With trains coming every seven and a half minutes, they want residents to be ready for the new trains, which also have much higher top speeds.
The power is on
Even though the East Rail Line from Denver’s Union Station to DIA won’t be fully operational until sometime next summer, overhead electrical lines which provide power for the large commuter cars are now live. And trains are starting to travel the line as operators test the tracks, as you can see in this video below from April.
Tara Bettale is working with RTD to educate the public on how to cross these new tracks safely. At busier intersections, gates actually block a pedestrian’s path across the tracks.
"When you approach the gate, you can only pull it open. And that’s so you can’t stumble or trip through the train intersection. You have to actually be very aware of grabbing the gate and pulling it open," Bettale said.
Slow-moving freight trains have rumbled along existing tracks beside the new commuter rail line for years, Bettale said. But when the East Rail Line opens in 2016, the commuter trains will be crossing here every seven and a half minutes. They’ll also be moving fast: in some sections, over 70 mph.
While people should steer clear of the tracks, they should also use caution near the overhead power lines.

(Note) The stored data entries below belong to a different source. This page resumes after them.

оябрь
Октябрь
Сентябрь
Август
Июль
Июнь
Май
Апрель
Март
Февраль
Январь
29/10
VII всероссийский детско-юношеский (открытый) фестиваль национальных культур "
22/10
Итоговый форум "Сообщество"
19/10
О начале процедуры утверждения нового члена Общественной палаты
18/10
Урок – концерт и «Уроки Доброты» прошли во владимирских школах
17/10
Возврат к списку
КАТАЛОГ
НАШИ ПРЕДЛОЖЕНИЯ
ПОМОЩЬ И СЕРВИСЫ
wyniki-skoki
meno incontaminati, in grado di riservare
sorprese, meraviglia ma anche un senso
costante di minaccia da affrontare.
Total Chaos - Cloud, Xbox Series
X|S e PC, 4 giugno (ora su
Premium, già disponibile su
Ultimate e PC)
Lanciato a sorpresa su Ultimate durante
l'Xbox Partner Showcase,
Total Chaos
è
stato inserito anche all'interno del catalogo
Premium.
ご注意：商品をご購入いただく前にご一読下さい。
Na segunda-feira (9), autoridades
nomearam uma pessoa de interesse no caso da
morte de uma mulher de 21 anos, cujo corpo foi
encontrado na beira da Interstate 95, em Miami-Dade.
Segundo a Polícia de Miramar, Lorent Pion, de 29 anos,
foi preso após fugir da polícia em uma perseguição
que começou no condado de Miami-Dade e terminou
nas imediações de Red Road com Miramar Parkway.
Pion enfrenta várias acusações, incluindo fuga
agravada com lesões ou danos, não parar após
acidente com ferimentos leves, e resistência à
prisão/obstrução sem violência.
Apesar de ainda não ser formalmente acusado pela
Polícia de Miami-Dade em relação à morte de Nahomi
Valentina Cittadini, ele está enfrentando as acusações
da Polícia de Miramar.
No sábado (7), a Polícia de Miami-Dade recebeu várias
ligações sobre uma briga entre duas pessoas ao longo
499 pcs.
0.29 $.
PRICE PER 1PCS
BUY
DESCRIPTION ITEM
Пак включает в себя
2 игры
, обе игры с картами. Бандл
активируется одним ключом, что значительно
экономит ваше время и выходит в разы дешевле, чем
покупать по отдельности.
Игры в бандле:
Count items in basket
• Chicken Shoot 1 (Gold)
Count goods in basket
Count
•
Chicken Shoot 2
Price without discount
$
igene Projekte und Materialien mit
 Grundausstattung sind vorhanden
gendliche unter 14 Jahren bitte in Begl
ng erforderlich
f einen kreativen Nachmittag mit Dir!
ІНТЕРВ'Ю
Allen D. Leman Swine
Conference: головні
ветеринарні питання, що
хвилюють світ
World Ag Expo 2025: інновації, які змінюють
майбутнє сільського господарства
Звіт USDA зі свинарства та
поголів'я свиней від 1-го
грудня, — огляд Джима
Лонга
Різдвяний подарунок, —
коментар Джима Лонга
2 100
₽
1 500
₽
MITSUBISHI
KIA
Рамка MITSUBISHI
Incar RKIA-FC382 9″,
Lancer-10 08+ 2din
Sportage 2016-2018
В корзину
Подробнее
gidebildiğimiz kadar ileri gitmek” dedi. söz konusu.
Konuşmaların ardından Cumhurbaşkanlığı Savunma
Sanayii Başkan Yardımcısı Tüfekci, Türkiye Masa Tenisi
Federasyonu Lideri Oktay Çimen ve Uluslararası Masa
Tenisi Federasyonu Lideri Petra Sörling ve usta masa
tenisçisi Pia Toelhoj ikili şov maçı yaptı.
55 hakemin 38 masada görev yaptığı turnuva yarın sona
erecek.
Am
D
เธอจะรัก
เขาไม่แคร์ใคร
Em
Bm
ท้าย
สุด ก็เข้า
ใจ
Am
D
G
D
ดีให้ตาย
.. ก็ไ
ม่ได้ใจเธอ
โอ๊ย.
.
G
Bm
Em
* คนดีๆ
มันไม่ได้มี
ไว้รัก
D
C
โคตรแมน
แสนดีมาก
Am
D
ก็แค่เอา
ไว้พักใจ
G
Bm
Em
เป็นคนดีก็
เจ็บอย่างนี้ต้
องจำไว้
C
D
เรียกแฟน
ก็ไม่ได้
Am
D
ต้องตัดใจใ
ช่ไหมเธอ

"This is 25,000 volts of AC power that’s going to be running through these. By contrast, on our light-rail system, we have 750 volts of DC power,” said Kevin Flynn, a spokesman for the East Rail Line. “So that’s a very robust level of power. We want people to be aware that this can arc toward you. If you get within several feet of these wires the electricity will jump out and get you."
While the East Rail Line to DIA is the first commuter rail line to open, more are in the works. The first segment of RTD’s Northwest Rail Line to Westminster, and the Gold Line to Arvada and Wheatridge will also open in 2016. And in 2018, the North Metro commuter rail line will open traveling from Union Station to Northglenn.
When those openings get a bit closer, RTD will begin reaching out to schools within a half mile of the new lines to teach around 35,000 students in 47 schools all about commuter train safety.